O gerente respira fundo.
— O Tanaka veio de bermuda.
Todos entram em pânico.
Surge um especialista.
Examina cuidadosamente.
Depois anuncia:
— Confirmado.
É um caso clássico de Sunehara nível três.
Toca uma música épica.
Um narrador completa:
"Nenhum COBOL foi afetado durante esta ocorrência."
A visão Bellacosa Mainframe
O interessante é perceber como uma simples bermuda desencadeou discussões sobre:
cultura;
etiqueta;
sustentabilidade;
economia;
estética;
masculinidade;
igualdade de gênero.
Na engenharia de software isso acontece o tempo todo.
Você altera:
MOVE 'Y' TO FLAG-OPTIONAL.
Compila.
Executa.
Tudo funciona.
Uma semana depois...
Descobre que quarenta sistemas dependiam daquela variável.
Mudanças pequenas...
podem gerar consequências enormes.
O verão mudou tudo
O verdadeiro protagonista dessa história não é a bermuda.
É o calor.
As mudanças climáticas tornaram os verões japoneses cada vez mais severos.
Empresas precisaram escolher entre:
manter tradições;
proteger funcionários.
Pela primeira vez...
o conforto venceu parte da formalidade.
Easter Egg ☕
Existe uma curiosidade pouco conhecida.
No Japão, muitos escritórios mantinham o ar-condicionado em temperaturas muito baixas justamente porque todos estavam usando terno.
Quando o Cool Biz começou em 2005, uma das metas oficiais era permitir que os aparelhos fossem ajustados para cerca de 28 °C, reduzindo significativamente o consumo de energia. Em outras palavras, trocar uma gravata por uma camisa polo ajudava tanto o funcionário quanto a conta de luz da empresa.
No universo Bellacosa Mainframe, isso seria equivalente a descobrir que um pequeno ajuste em um parâmetro do WLM reduziu o consumo de CPU do data center inteiro.
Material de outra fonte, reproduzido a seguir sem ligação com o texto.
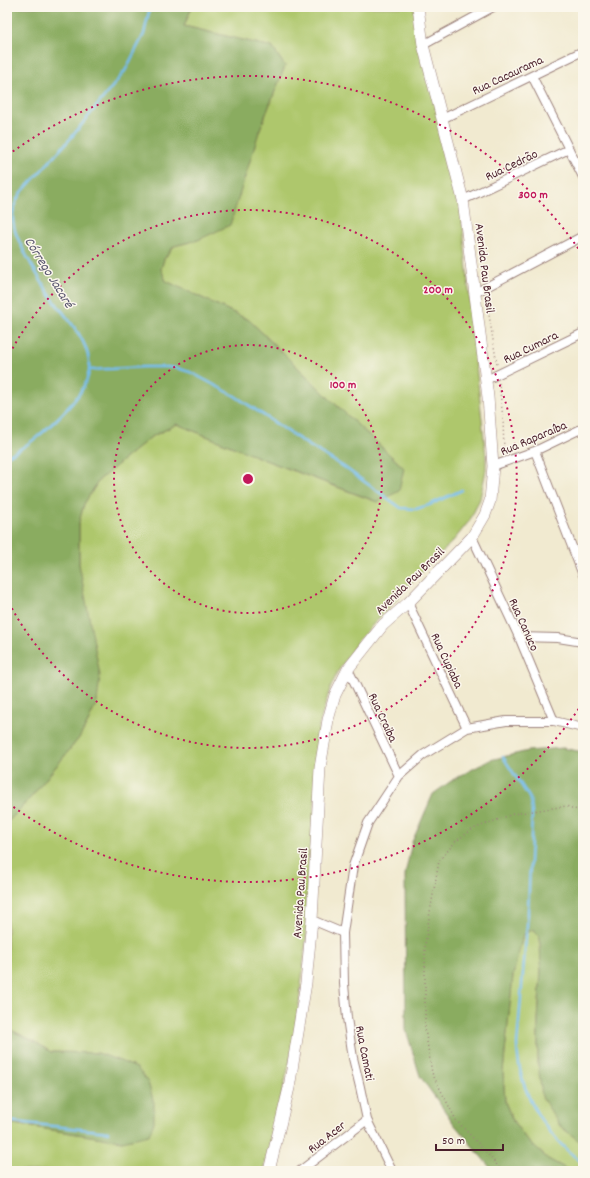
<svg xmlns="http://www.w3.org/2000/svg" width="590" height="1178" font-family="Dekko,sans-serif">
<style>
.green{fill:#aec76c;stroke:#7c734c}
.forest{fill:#8aac60;stroke:#6a6646}
.lines{fill:none;stroke-linecap:round;stroke-linejoin:round}
.stream{stroke:#76bded;stroke-width:2.5}
.street-casing{stroke:#9e847e;stroke-width:10}
.secondary-casing{stroke:#9e847e;stroke-width:12}
.path{stroke:#9e847e;stroke-width:1.5;stroke-dasharray:1 3;stroke-linecap:butt}
.street{stroke:#fff;stroke-width:8}
.secondary{stroke:#fff;stroke-width:11}
.ring{fill:none;stroke:#c2185b;stroke-width:2;stroke-dasharray:2 4}
.labels{text-anchor:middle;stroke-width:3;stroke-linejoin:round;paint-order:stroke}
.street-label{font-size:13px;fill:#4a1f2b;stroke:#fbf7ec}
.water-label{font-size:14px;font-style:italic;fill:#59566f;stroke:#fbf7ec}
.centre{fill:#c2185b;stroke:#fbf7ec;stroke-width:2}
.ring-label{font-size:12px;text-anchor:middle;font-weight:bold;fill:#c2185b;stroke:#fbf7ec;stroke-width:3;stroke-linejoin:round;paint-order:stroke}
</style>
<rect width="100%" height="100%" fill="#fbf7ec"/>
<filter id="ink" filterUnits="userSpaceOnUse"><feTurbulence type="fractalNoise" baseFrequency=".025" numOctaves="2"/><feDisplacementMap in="SourceGraphic" scale="8" xChannelSelector="R" yChannelSelector="G"/><feConvolveMatrix kernelMatrix="1 2 1 2 8 2 1 2 1" color-interpolation-filters="sRGB"/></filter>
<filter id="wash" filterUnits="userSpaceOnUse"><feTurbulence type="fractalNoise" baseFrequency=".012" numOctaves="4" result="noise"/><feDisplacementMap in="SourceGraphic" scale="16" xChannelSelector="R" yChannelSelector="G"/><feGaussianBlur stdDeviation="0.9" result="paint"/><feColorMatrix in="noise" values="0 0 0 0 0 0 0 0 0 0 0 0 0 0 0 0 0 1.4 0 .05"/><feComposite in="paint" operator="in"/></filter>
<g filter="url(#wash)">
<rect width="100%" height="100%" fill="#f1ead0"/>
<!-- green -->
<path class="green" d="M192,7h222l47,199 15,159 10,91v14l-6,29 -10,21 -16,20 -41,41 -56,61 -20,31 -7,16 -11,37 -10,190 -14,123 -31,132h-257v-48l115,18 -24,-88 -47,-1 -16,-10 -28,-14v-205l25,-27 47,-58 9,-16 9,-20 -13,-106 -5,-32v-42l5,-18 15,-24 52,-43 26,-13 88,36 112,42 27,-34 -73,-68 -82,-80 -83,-39 -5,-12 3,-10 10,-13 24,-6 62,-111 25,-63 -13,-19 -88,-21z
M534,929l6,9 1,33 -3,50v42l39,76 6,5v27h-13l-22,-12 -21,-19 -14,-19 -8,-19 -2,-30 10,-97 10,-40z"/>
<!-- forest -->
<path class="forest" d="M7,7h100l7,2v-2h78l-8,19 88,21 13,19 -25,63 -30,96 -32,15 -24,6 -10,13 -3,10 5,12 83,39 82,80 73,68 -5,23 -21,11 -113,-42 -88,-36 -26,13 -52,43 -15,24 -5,18v42l21,111 -3,27 -9,20 -9,16 -47,58 -25,27z
M563,748l20,4v392l-23,-18 -18,-29 -4,-33v-43l3,-50 -1,-33 -6,-9 -11,6 -10,40 -10,97 2,30 8,19 14,19 21,19 22,12h-77l-39,-47 -34,-48 -14,-46 -1,-155 7,-33 21,-48 21,-15 36,-19 38,-9z
M7,1028l28,14 16,10 47,1 22,8 17,7 11,14 6,21v19l-5,13 -27,6 -115,-18z"/>
<g class="lines">
<!-- stream -->
<path class="stream" d="M89,370l55,-3h22l11,1 13,4 45,24 73,49 36,22 57,41 15,1 13,-4 33,-15
M7,456c23,-11 37,-24 55,-42 11,-11 25,-27 27,-43 3,-27 -19,-49 -34,-69 -9,-12 -16,-25 -24,-38 -13,-24 -27,-44 -11,-70l50,-55 55,-68 19,-37 6,-27
M503,757l26,40 2,6 1,11 -4,99 -11,132c2,48 27,90 66,118
M7,1121l101,11"/>
</g>
</g>
<g filter="url(#ink)">
<g class="lines">
<defs>
<path id="street" d="M423,45l70,-38
M532,76l51,101
M442,119l141,-68
M463,200l106,-51
M475,293l108,-57
M486,380l97,-47
M535,451l48,124
M493,466l42,-15 48,-23
M472,537l47,100 35,84
M408,603l59,125
M519,637l39,1 25,4
M348,669l51,107
M312,920l31,13
M300,1171l67,-51
M392,1171l-25,-51 -7,-33 -7,-29 -6,-40 -3,-34 -1,-51 10,-67 15,-43 31,-47 24,-21 44,-27 39,-7h48l29,7"/>
<path id="secondary" d="M269,1171l20,-83 17,-105 6,-63 8,-152 8,-48 7,-25 13,-26 35,-44 25,-22 64,-66 13,-22 5,-14 3,-35 -5,-69 -25,-197 -40,-155 -5,-38"/>
</defs>
<!-- street casing -->
<use href="#street" class="street-casing"/>
<!-- secondary casing -->
<use href="#secondary" class="secondary-casing"/>
<!-- path -->
<path class="path" d="M486,296l11,69
M499,383l4,35 1,35
M502,1171l-15,-18 -31,-33 -24,-47 -7,-44v-84l5,-33 9,-51 17,-20 17,-12 40,-15 53,-8 17,6"/>
<!-- street -->
<use href="#street" class="street"/>
<!-- secondary -->
<use href="#secondary" class="secondary"/>
</g>
</g>
<!-- distance rings -->
<g class="ring">
<circle cx="248" cy="479" r="134"/>
<path d="M7 359A269 269 0 1 1 7 599"/>
<path d="M582 704A403 403 0 0 1 8 803M8 155A403 403 0 0 1 582 254"/>
</g>
<g class="labels">
<!-- street labels -->
<g class="street-label">
<text transform="translate(507 74) rotate(-25)" y="5">Rua Cacaurama</text>
<text transform="translate(511 164) rotate(-26)" y="5">Rua Cedrão</text>
<text transform="translate(486 268) rotate(83)" y="5">Avenida Pau Brasil</text>
<text transform="translate(530 346) rotate(-26)" y="5">Rua Cumara</text>
<text transform="translate(533 437) rotate(-23)" y="5">Rua Raparaíba</text>
<text transform="translate(409 580) rotate(-44)" y="5">Avenida Pau Brasil</text>
<text transform="translate(525 624) rotate(66)" y="5">Rua Canuco</text>
<text transform="translate(448 660) rotate(65)" y="5">Rua Cupiaba</text>
<text transform="translate(384 717) rotate(65)" y="5">Rua Craiba</text>
<text transform="translate(299 893) rotate(-86)" y="5">Avenida Pau Brasil</text>
<text transform="translate(366 1053) rotate(79)" y="5">Rua Camati</text>
<text transform="translate(326 1136) rotate(-38)" y="5">Rua Acer</text>
</g>
<!-- water labels -->
<g class="water-label">
<text transform="translate(50 272) rotate(58)" y="5">Córrego Jacaré</text>
</g>
</g>
<circle cx="248" cy="479" r="6" class="centre"/>
<g class="ring-label">
<text x="533" y="198">300 m</text>
<text x="438" y="293">200 m</text>
<text x="343" y="388">100 m</text>
</g>
<!-- margin -->
<rect width="590" height="1178" fill="none" stroke="#fbf7ec" stroke-width="24"/>
<!-- scale -->
<path d="M436 1144v6h67v-6" fill="none" stroke="#4a1f2b" stroke-width="2"/>
<text x="442" y="1144" font-size="12" fill="#4a1f2b" stroke="#fbf7ec" stroke-width="3" paint-order="stroke">50 m</text>
</svg>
A mudança parece insignificante, mas seu impacto atravessa toda a infraestrutura.
Conclusão
À primeira vista, Sunehara parece apenas mais uma palavra curiosa criada pela internet japonesa. No entanto, ela revela muito sobre a sociedade do país: a preocupação com a harmonia coletiva, a força das normas sociais, a rapidez com que as redes transformam debates cotidianos em fenômenos culturais e a constante negociação entre tradição e modernidade.
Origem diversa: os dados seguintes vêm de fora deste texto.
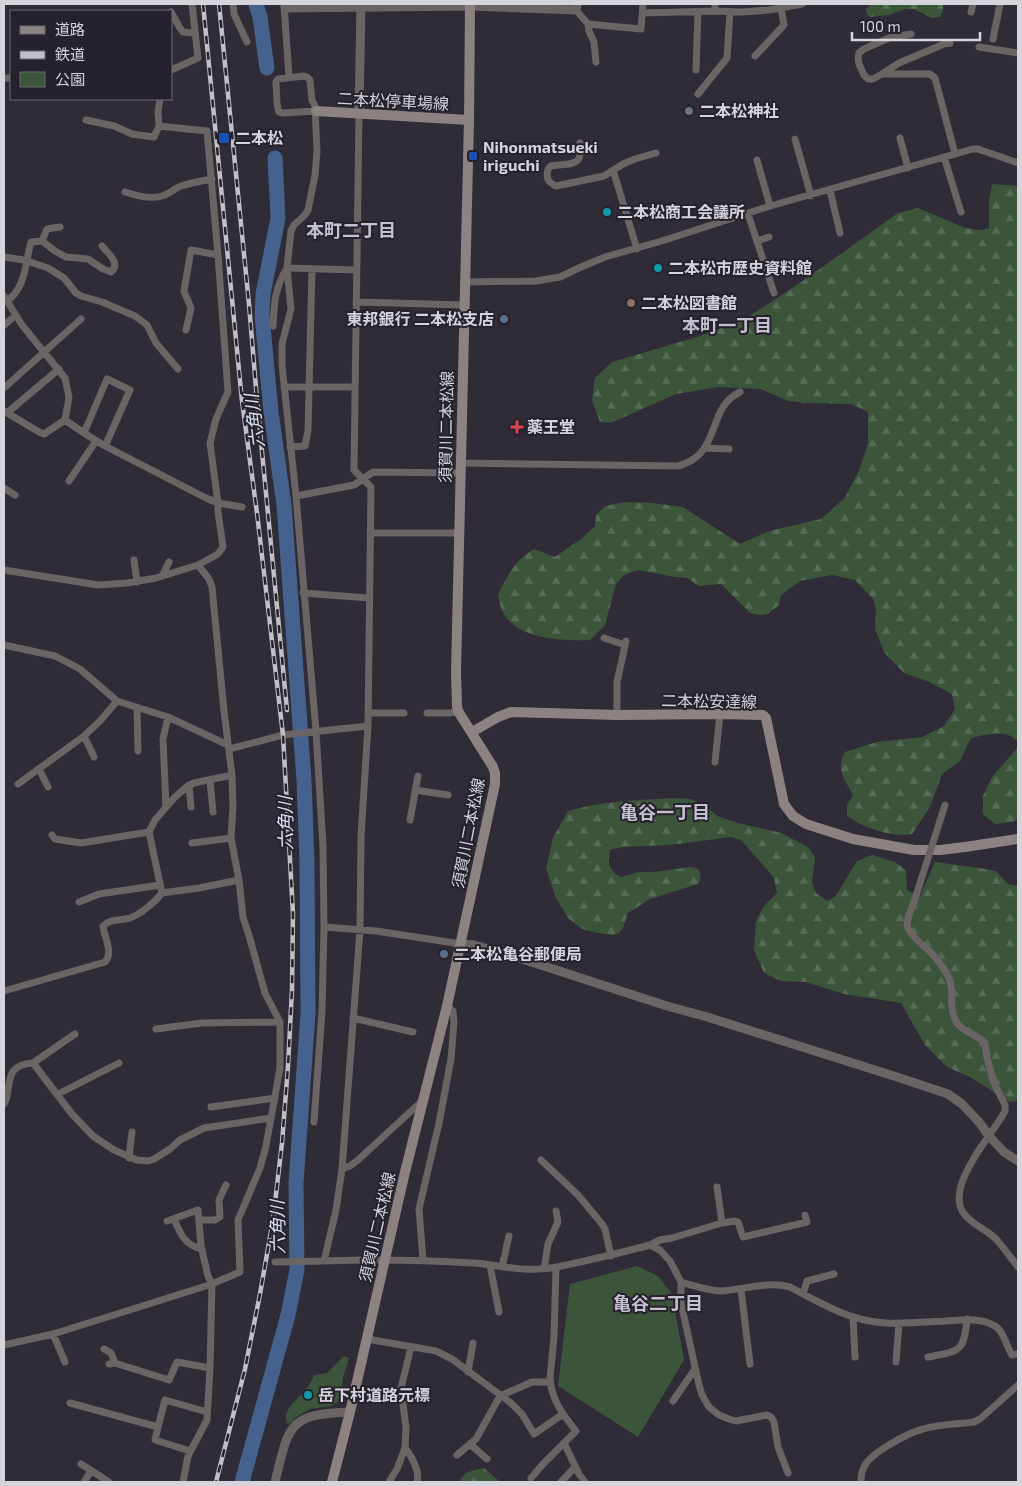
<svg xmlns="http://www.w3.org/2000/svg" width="1022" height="1486" font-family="'Exo 2','Noto Sans JP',sans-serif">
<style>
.forest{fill:url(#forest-firs)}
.green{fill:#3b543a}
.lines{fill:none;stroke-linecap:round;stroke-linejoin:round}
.river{stroke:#45628e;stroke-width:15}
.minor{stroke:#6b6464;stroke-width:7}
.tertiary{stroke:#6b6464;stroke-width:9}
.secondary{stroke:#8d8282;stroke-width:10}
.rail-casing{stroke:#c2c0c7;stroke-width:4.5}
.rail{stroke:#25222d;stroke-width:2.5;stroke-dasharray:8;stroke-linecap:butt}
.minor-bridge{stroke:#6b6464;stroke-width:7}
.worship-dot{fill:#6b7280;stroke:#25222d;stroke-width:2}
.transit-dot{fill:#1a4fb4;stroke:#25222d;stroke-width:2}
.culture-dot{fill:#0f9aa8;stroke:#25222d;stroke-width:2}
.education-dot{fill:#8d6e63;stroke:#25222d;stroke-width:2}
.service-dot{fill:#5c6f8a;stroke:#25222d;stroke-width:2}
.health-dot{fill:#e0444e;stroke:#25222d;stroke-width:2}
.labels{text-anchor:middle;stroke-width:4;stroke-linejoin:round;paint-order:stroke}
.street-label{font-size:16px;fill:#d6d4db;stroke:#25222d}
.poi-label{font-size:16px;font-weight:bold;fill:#d6d4db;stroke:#25222d;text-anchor:start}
.neighbourhood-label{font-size:18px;font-weight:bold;fill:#c4c0cf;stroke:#25222d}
.water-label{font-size:18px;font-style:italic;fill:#dae3f1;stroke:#25222d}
</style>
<defs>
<pattern id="forest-firs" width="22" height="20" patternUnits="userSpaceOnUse" patternTransform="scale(1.25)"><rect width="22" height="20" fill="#3b543a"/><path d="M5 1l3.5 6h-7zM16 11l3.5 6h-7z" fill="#576c56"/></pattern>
</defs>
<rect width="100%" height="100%" fill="#2f2c37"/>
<path class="forest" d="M871 4H943V11L940 17 932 18 914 9H905L889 15 870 17 867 14 866 9Z
M992 184 1018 186V742C1007 728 986 735 971 738L960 761 942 774 930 807 912 834C891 838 865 828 847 816V805L853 795C845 779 835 770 845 752L877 742 922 737 944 726 955 709 952 694 929 682 904 673 884 652 875 629 876 609 873 599 855 580 832 575 800 581 781 595 779 605 768 614 758 615 750 613 721 584 699 586 687 578 674 577 638 570 624 575 616 584 605 625 590 640C563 641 515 640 502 610 500 606 499 600 498 595 508 574 514 562 534 549L555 557 581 539 595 526 596 515 605 506 624 502 652 503 683 507 740 544 769 531 821 519 845 498 859 470 868 444V412L851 404 806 403 788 401 761 389 718 387 676 394 611 423 600 422 592 400 595 378 612 362 697 337 743 320 800 283 898 213 918 208 965 228 982 230 989 228V201Z
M1018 747V820L1012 822 995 824 983 814V796L992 777Z
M674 798 690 799 704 804 717 816 738 823 781 833 808 847 815 857 812 882 816 893 827 901 835 897 857 861 872 855 895 862 906 870 907 890 920 896 935 862 980 868 996 871 1008 884 1018 886V1101L1009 1102 970 1077 947 1067 925 1045 901 1003 844 994 806 982 781 981 764 973 754 950 756 922 763 907 777 893 774 878 764 866 741 840 731 837 670 845 622 847 610 850C607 863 609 871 621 877L639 872H654L690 867 697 868C701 874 702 877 698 884L650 899 628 913 623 928 619 933 613 935 598 933 582 929 568 918 555 896 546 868 553 838 568 811C602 801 639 800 674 798Z
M484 1468 500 1482H460C463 1471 475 1470 484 1468Z"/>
<path class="green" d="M637 1266 658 1276 672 1294 684 1360 638 1437 558 1386 570 1284Z
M344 1356 349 1358 343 1378 341 1395 338 1402 331 1406 310 1409 296 1417 288 1425C280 1410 298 1400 306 1389 309 1385 312 1380 314 1375L327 1373Z"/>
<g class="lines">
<path class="river" d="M256 4 260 17 267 68
M242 1482 288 1315 297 1270 296 1183 308 1013 307 862 304 780 284 505 271 412 262 315 263 294 278 218 275 158"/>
<path class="minor" d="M233 4 234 14 247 42
M284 4 289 77
M576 10 588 24 589 31 594 42 596 62
M715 11V4
M171 12 180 28 183 32 195 33
M971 12 973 4
M643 13 715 11 742 12 769 10 802 4
M588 24 641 29 643 4
M911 34 889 38 864 49 859 53 858 58 859 64 864 75 868 79H873L882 74H930L935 78 955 154
M993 39 1000 4
M979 47 1018 53
M755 56 784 25 781 8
M171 70 198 58 192 4
M696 70 698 12
M882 74 899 63 944 44 950 43
M4 78H11
M698 94 727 58 730 12
M316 111 283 113 279 112 277 104 276 82 278 79 304 76 307 77 310 80 312 100 315 106 317 152 315 175 308 210 305 215 294 225 291 231 287 268 291 309 282 344V365L296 496 316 731 323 846 324 927 376 931 461 944
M86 120 114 126 132 134 154 137 159 126
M900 138 908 168
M795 139 811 196
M580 143C583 169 571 162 551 166L548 169C546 177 547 182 556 186L604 176 623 164 635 159 656 153
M944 157 961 212
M757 160 770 206
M613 170 637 249
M830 190 840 233
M125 192C137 196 155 201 167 194 172 192 175 188 181 186 191 183 201 181 212 179
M748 214 774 293
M42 241 47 229 60 227
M757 241 769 237
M4 257 24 260 48 268 64 278 76 293 81 296 102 302 135 316 147 325 156 343 178 369
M464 282 536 281 560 277 581 267 605 257 665 240 770 206 973 149H978L1018 163
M4 296 22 325 65 378 69 397 65 420 44 434 39 432 4 411
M7 301C26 288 25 263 31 242L42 241 55 251 66 257 88 259 103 269 111 272C121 264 109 254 102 246
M356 302 464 305
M4 325 15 316
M273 326C274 304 275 287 287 268L357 270
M186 330 191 308 184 291 191 250 218 255
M284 387H355
M4 388 81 319
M7 413 59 369
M65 420C78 429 91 438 105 446L130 390 107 379 84 433
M105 446 206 498 218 503 242 507
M290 447 305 446 308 431 312 269
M705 448 729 449
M461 463 678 466C723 454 705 409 740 392
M69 481 96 441
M4 488 15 495
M296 496 354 485 373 472 460 473
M370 533H460
M134 560 137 582
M4 570 98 585 127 583 156 578 198 565 218 554 223 547 218 512V503L210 443 216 419 228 392 218 255 207 131 159 126 158 112 160 99
M162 576 169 562
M303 593 369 598
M604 638 625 645
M4 645 55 656 80 669 117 701 168 717 228 745
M137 708 138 751
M368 713H404
M427 713H450L458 711
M617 715V682L626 641
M229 749 283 735 368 726
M94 757 84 736 100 721 117 701
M715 762 720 714
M39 769 48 787
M210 780 213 812
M18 784 84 736
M189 785 191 807
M415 790 448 795
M166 807 163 739 168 717
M410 820 418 776
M52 835 55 839 81 843 149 832
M192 843 231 838
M162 893 199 888 239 880
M79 902 99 894 160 885
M914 902C912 909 905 920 908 928 913 940 926 946 934 956 939 962 946 971 949 978 955 992 948 1010 957 1023 964 1033 977 1034 985 1043L987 1058 994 1083 1005 1105V1111L1001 1118
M4 991 105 962C114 953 104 937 103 926 111 918 120 921 130 918 141 914 155 902 162 893L149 832 155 820 175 797 188 786 194 783 232 775
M353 1018 413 1032
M156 1029 202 1023 280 1022
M33 1063 75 1034
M58 1094 119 1063
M4 1104 6 1100C11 1080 6 1065 33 1063L72 1114 93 1136 114 1150 137 1160 148 1161 154 1159 170 1149 180 1140 204 1128 271 1118
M211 1107 275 1098
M314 1122 322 1011 324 927
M977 1153C967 1170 950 1197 965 1215 973 1225 987 1230 996 1239 1004 1248 1011 1258 1018 1267
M129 1158 132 1132
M541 1160 578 1195 602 1224 605 1229 611 1256
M342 1169 350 1166 358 1160 422 1101
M717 1187 722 1223
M174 1219C180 1233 185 1246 202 1249
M199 1220H215L220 1217 219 1200 226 1185
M167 1221 198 1210 201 1246 208 1276 212 1284 210 1368 207 1420 188 1456 183 1482
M650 1245 660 1240 672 1238 722 1223 735 1221 738 1222 743 1237 807 1222 805 1215
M423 1260 419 1209 439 1123 451 1059 454 1022 453 1011 447 1006
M324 1261C374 1259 423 1260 473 1263 495 1264 516 1271 538 1269 552 1269 566 1265 580 1262 603 1257 627 1251 650 1245L660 1250 670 1261 681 1282V1303L699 1385 702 1395 709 1407 719 1415 729 1419 736 1421 767 1415 771 1417 774 1422 778 1447 788 1473
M275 1262 324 1261 336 1210 342 1169 360 930 361 837 368 726 371 487 354 470 359 114
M490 1265 499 1312
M502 1267 509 1236
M544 1269 548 1244 558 1222 556 1211
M681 1282C695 1286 709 1291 723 1291 745 1289 768 1281 790 1287 820 1303 850 1321 885 1323 905 1324 926 1322 946 1321 962 1320 980 1317 995 1326 1004 1331 1006 1346 1012 1355L1018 1354
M741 1289 750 1364
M803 1294 807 1281 834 1274
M853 1317 855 1357
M53 1334 65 1362
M367 1339 436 1351 452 1359 511 1403 522 1414 534 1434 563 1414
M4 1345 53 1334 117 1314 212 1284 240 1272 238 1220 260 1168 266 1146 280 1068V1022L265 993 250 939 243 917 239 880 231 838 233 807 232 775 224 711 212 587 209 579 198 565
M104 1349 111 1353 115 1363
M928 1357C959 1351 964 1353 967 1319
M896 1362 899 1323
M109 1364 115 1363 169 1380 177 1362 210 1368
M468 1372 473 1343
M673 1401 695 1369
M70 1403 158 1427 165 1400 207 1412
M158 1427 155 1440 190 1451
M564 1443 579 1474 585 1482
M471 1445 487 1459
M405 1448C412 1456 420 1472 417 1482
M457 1455 476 1439 500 1396 532 1382H550
M81 1464 109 1482
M531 1478 543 1464 576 1431C563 1415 551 1399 550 1378L554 1337 556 1267
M84 1482 91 1471
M389 1482 397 1469 405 1448 406 1428 401 1388 411 1347
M561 1482 575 1467
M861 1482C861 1477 861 1472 864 1467 870 1453 908 1433 923 1429 939 1424 957 1424 974 1422L980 1419 1018 1385"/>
<path class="tertiary" d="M285 8 470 6 576 10 577 4
M359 114 361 4
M461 944 474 945 516 957 667 1006 704 1016 897 1077 948 1094 962 1104 979 1122 990 1137 1004 1152 1018 1161
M275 1482C289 1426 287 1414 350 1412"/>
<path class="secondary" d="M316 111 469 120
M472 732 498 717 511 712 617 715 720 714 763 715 766 718 784 804 793 816 806 824 853 839 914 850H940L965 847 1018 839
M332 1482 350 1412 405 1172 447 1006 495 784V773L493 767 458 711 457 706 456 672 469 120 470 4"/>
<defs>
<path id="rail" d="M203 4 242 401 257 513 283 735 293 914 292 990 288 1066 282 1143 273 1220 260 1294 245 1369 216 1482
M219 4 249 304 257 400 287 710"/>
</defs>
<use href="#rail" class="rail-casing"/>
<use href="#rail" class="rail"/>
<path class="minor-bridge" d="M914 902 945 805
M977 1153 1001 1118"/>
</g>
<circle class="worship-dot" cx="689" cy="111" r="5"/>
<g class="transit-dot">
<rect x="218" y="132" width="12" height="12" rx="2.5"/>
<rect x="468" y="151" width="10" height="10" rx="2.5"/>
</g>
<g class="culture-dot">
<circle cx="607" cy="212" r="5"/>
<circle cx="658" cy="268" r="5"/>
<circle cx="308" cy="1395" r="5"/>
</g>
<circle class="education-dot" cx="631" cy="303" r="5"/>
<g class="service-dot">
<circle cx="504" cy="319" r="5"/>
<circle cx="444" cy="954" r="5"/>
</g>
<path class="health-dot" d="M514.5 419.5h5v5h5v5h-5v5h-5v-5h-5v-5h5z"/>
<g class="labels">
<g class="street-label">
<text transform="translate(393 101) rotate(3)" y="6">二本松停車場線</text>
<text transform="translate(446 427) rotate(-89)" y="6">須賀川二本松線</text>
<text transform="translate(709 701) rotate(1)" y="6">二本松安達線</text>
<text transform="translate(468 833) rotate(-79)" y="6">須賀川二本松線</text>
<text transform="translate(377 1227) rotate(-77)" y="6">須賀川二本松線</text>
</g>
<g class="poi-label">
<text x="699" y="117">二本松神社</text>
<text x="235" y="144">二本松</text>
<text x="483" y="153">Nihonmatsueki<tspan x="483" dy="18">iriguchi</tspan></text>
<text x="617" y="218">二本松商工会議所</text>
<text x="668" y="274">二本松市歴史資料館</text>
<text x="641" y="309">二本松図書館</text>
<text x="494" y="325" text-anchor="end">東邦銀行 二本松支店</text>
<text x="527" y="433">薬王堂</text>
<text x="454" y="960">二本松亀谷郵便局</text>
<text x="318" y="1401">岳下村道路元標</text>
</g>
<g class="neighbourhood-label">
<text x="351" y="237">本町二丁目</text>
<text x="727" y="332">本町一丁目</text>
<text x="665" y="819">亀谷一丁目</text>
<text x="658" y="1310">亀谷二丁目</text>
</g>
<g class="water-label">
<text transform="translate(255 421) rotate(-97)" y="6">六角川</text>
<text transform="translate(286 823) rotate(-91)" y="6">六角川</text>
<text transform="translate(278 1227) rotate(-91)" y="6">六角川</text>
</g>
</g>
<rect width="1022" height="1486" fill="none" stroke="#d6d4db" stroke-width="10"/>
<rect x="10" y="10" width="162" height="90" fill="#25222d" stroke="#6c6973"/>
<rect x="20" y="26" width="25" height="8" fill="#8d8282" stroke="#6c6973"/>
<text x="55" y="35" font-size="15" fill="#d6d4db">道路</text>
<rect x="20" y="51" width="25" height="8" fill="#c2c0c7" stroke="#6c6973"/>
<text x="55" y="60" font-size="15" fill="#d6d4db">鉄道</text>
<rect x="20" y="72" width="25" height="15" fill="#3b543a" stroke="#6c6973"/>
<text x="55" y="85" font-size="15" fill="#d6d4db">公園</text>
<path d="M852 32v8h128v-8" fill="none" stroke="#d6d4db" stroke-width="2.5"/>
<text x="860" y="32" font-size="15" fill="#d6d4db" stroke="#25222d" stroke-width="4" paint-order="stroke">100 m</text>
</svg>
Para um programador COBOL, a lição é familiar. Um sistema legado raramente muda apenas porque alguém deseja; ele muda quando o ambiente ao redor muda. Da mesma forma, não foi a bermuda que provocou a discussão. Foi o verão cada vez mais intenso que obrigou empresas e trabalhadores a reverem costumes centenários. No fim, o verdadeiro "ABEND" não estava nas pernas dos funcionários, mas na tentativa de fazer um sistema social projetado para outro clima continuar executando sem precisar de um grande IPL cultural.